*** Record excerpts Section Begins ***
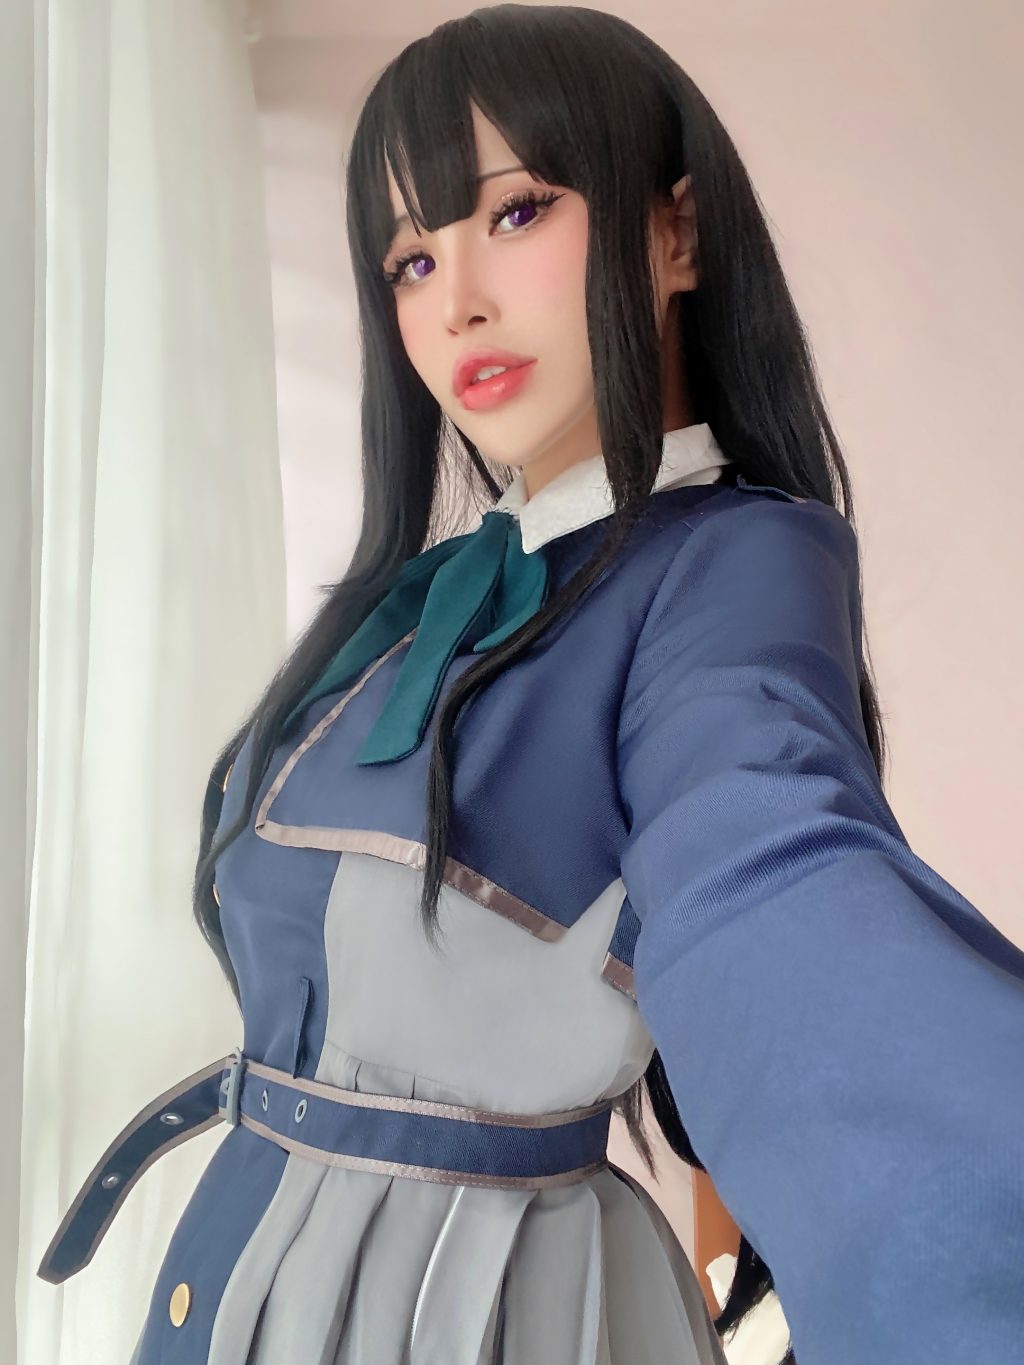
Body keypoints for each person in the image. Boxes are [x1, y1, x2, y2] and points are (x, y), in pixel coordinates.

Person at [37, 7, 1024, 1363]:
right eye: (411, 257)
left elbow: (774, 885)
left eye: (515, 212)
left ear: (675, 235)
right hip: (251, 1284)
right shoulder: (415, 606)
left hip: (480, 1311)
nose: (456, 301)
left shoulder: (729, 566)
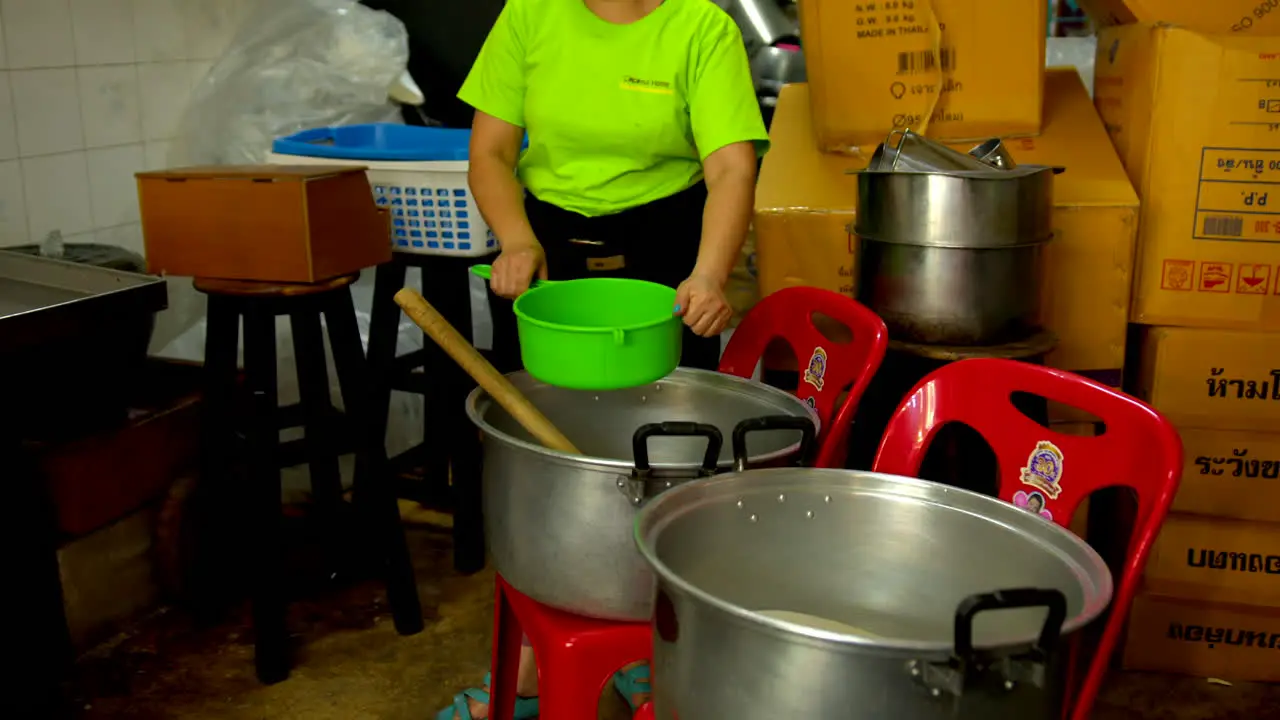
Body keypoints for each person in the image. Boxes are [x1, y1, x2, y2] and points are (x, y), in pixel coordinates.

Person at [438, 0, 767, 716]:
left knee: (669, 463)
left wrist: (709, 276)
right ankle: (531, 668)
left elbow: (732, 166)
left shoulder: (699, 25)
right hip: (550, 259)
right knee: (543, 456)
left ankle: (658, 647)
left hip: (668, 257)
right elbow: (490, 153)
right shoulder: (530, 16)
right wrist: (516, 239)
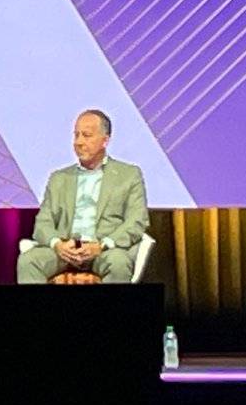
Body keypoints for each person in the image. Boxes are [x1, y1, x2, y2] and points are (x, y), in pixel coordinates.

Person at [16, 109, 150, 284]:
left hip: (103, 249)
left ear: (105, 140)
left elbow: (137, 220)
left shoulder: (129, 175)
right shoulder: (59, 178)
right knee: (28, 261)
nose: (78, 142)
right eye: (76, 135)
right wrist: (57, 244)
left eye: (86, 135)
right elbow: (43, 222)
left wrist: (102, 245)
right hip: (65, 249)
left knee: (118, 263)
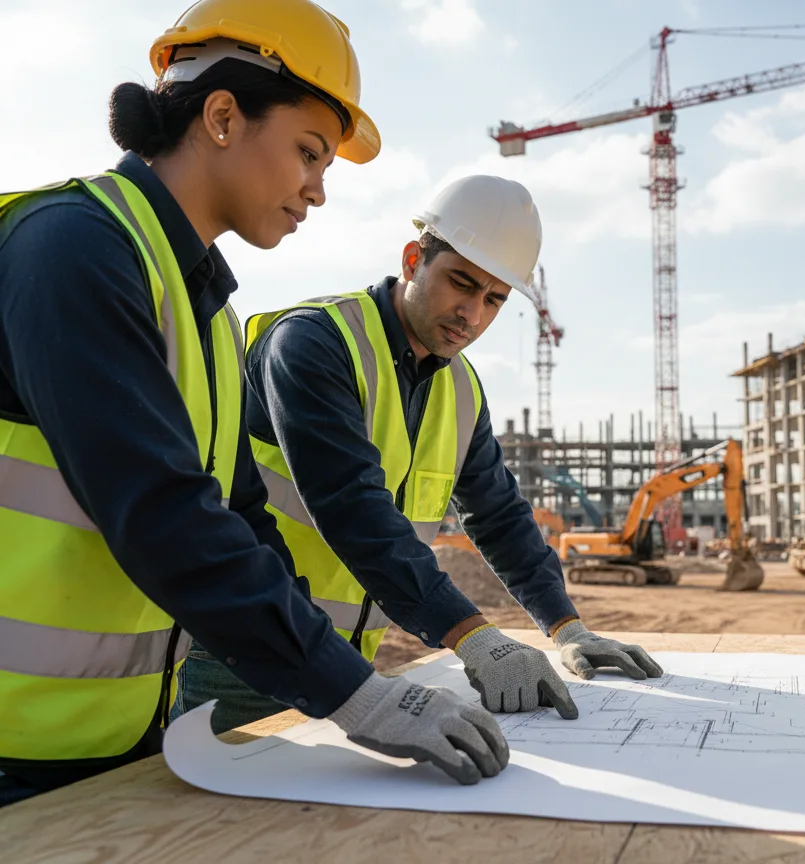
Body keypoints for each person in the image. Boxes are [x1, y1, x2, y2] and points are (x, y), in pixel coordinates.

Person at [0, 0, 508, 806]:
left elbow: (237, 514)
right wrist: (356, 694)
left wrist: (339, 672)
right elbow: (161, 511)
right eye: (309, 153)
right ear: (223, 117)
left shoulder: (206, 310)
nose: (318, 191)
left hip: (119, 747)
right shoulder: (72, 248)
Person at [170, 174, 664, 734]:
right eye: (461, 283)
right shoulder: (313, 344)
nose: (472, 314)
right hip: (244, 653)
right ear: (412, 261)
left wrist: (566, 627)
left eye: (494, 300)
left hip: (344, 659)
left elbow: (499, 515)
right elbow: (352, 508)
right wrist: (472, 635)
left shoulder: (461, 389)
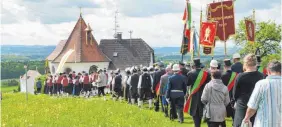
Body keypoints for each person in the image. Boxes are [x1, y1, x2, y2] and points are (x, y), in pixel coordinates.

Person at [243, 61, 281, 127]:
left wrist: (246, 118)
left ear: (268, 71)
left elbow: (252, 106)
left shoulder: (261, 84)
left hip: (263, 123)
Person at [232, 54, 264, 127]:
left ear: (245, 64)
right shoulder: (261, 76)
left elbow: (235, 94)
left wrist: (234, 102)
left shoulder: (240, 76)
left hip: (242, 104)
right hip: (256, 105)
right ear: (255, 63)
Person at [184, 58, 211, 127]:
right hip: (204, 94)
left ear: (194, 65)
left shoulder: (190, 73)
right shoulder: (206, 74)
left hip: (194, 95)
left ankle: (197, 125)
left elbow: (187, 84)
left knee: (195, 112)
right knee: (205, 111)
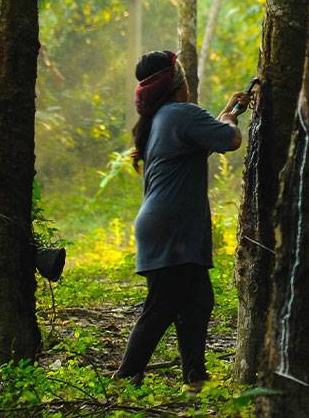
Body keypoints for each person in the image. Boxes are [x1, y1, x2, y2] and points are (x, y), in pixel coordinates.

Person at [113, 50, 250, 393]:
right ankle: (126, 377)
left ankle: (195, 378)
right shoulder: (181, 114)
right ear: (178, 83)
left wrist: (228, 112)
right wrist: (231, 121)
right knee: (162, 305)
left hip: (165, 224)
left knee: (198, 299)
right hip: (172, 225)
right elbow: (228, 140)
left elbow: (205, 140)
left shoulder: (164, 118)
*** Record excerpts Section Ends ***
Problem description
Treat the line with "right shoulder: (530, 16)" as the start and the line with "right shoulder: (313, 344)" as the end, and return exactly that span of the data above, both ends included, without pictures.

Solved exercise
right shoulder: (530, 16)
right wrist: (516, 239)
Body keypoints for each person in the image. Boxes are [x1, y1, x2, y2] and points are (x, y), in pixel coordinates.

Person at [16, 109, 150, 284]:
left hip: (103, 249)
left ear: (105, 140)
left elbow: (137, 220)
left shoulder: (129, 175)
right shoulder: (59, 178)
right knee: (28, 261)
nose: (78, 142)
right eye: (76, 135)
right wrist: (57, 244)
left eye: (86, 135)
right elbow: (43, 222)
left wrist: (102, 245)
right hip: (65, 249)
left knee: (118, 263)
Body keypoints for each person in the image. Boxes are [x1, y1, x2, y2] and points are (x, y), in pixel coordinates.

Person at [0, 0, 508, 806]:
left elbow: (237, 514)
right wrist: (356, 694)
left wrist: (339, 672)
right elbow: (161, 511)
right eye: (309, 153)
right ear: (223, 117)
left shoulder: (206, 310)
nose: (318, 191)
left hip: (119, 747)
right shoulder: (72, 248)
Person at [170, 174, 664, 734]:
right eye: (461, 283)
right shoulder: (313, 344)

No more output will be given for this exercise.